WHAT TO WORK ON ▸
Copy each line below in which the word "attend" occurs.
━━━━━━━━━━
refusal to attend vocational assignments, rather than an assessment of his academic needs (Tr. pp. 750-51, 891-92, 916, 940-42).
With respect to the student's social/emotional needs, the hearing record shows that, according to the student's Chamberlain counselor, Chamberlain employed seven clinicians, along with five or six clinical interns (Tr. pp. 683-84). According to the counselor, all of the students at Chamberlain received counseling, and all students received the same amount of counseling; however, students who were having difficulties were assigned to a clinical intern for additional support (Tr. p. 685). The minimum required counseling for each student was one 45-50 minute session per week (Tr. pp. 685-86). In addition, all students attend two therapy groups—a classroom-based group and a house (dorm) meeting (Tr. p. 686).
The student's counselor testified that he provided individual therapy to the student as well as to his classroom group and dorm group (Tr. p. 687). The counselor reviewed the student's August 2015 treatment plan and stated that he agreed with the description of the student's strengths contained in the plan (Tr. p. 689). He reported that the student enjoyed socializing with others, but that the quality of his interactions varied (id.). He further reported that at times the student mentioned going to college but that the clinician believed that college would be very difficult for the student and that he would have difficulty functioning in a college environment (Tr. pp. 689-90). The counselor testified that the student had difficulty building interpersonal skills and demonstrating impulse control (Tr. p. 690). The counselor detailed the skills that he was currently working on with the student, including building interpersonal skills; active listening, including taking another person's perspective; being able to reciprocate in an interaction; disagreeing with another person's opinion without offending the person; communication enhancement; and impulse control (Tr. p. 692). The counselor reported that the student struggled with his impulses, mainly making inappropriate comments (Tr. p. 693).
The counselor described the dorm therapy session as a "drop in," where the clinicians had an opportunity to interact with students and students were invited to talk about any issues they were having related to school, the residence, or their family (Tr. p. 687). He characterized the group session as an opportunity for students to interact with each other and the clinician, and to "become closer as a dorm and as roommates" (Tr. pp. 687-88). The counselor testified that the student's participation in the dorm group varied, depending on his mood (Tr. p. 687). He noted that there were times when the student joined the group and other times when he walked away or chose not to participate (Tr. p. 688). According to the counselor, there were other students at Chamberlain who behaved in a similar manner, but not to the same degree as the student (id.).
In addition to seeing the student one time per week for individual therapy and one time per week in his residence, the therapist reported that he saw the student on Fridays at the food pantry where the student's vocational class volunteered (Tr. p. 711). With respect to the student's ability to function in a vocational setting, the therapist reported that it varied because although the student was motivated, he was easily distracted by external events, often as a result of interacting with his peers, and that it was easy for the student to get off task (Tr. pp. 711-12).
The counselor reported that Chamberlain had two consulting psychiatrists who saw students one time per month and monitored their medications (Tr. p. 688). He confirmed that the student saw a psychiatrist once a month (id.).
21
━━━━━━━━━━
REPLY TO THE TASK ▸
refusal to attend vocational assignments, rather than an assessment of his academic needs (Tr. pp. 750-51, 891-92, 916, 940-42).
With respect to the student's social/emotional needs, the hearing record shows that, according to the student's Chamberlain counselor, Chamberlain employed seven clinicians, along with five or six clinical interns (Tr. pp. 683-84). According to the counselor, all of the students at Chamberlain received counseling, and all students received the same amount of counseling; however, students who were having difficulties were assigned to a clinical intern for additional support (Tr. p. 685). The minimum required counseling for each student was one 45-50 minute session per week (Tr. pp. 685-86). In addition, all students attend two therapy groups—a classroom-based group and a house (dorm) meeting (Tr. p. 686).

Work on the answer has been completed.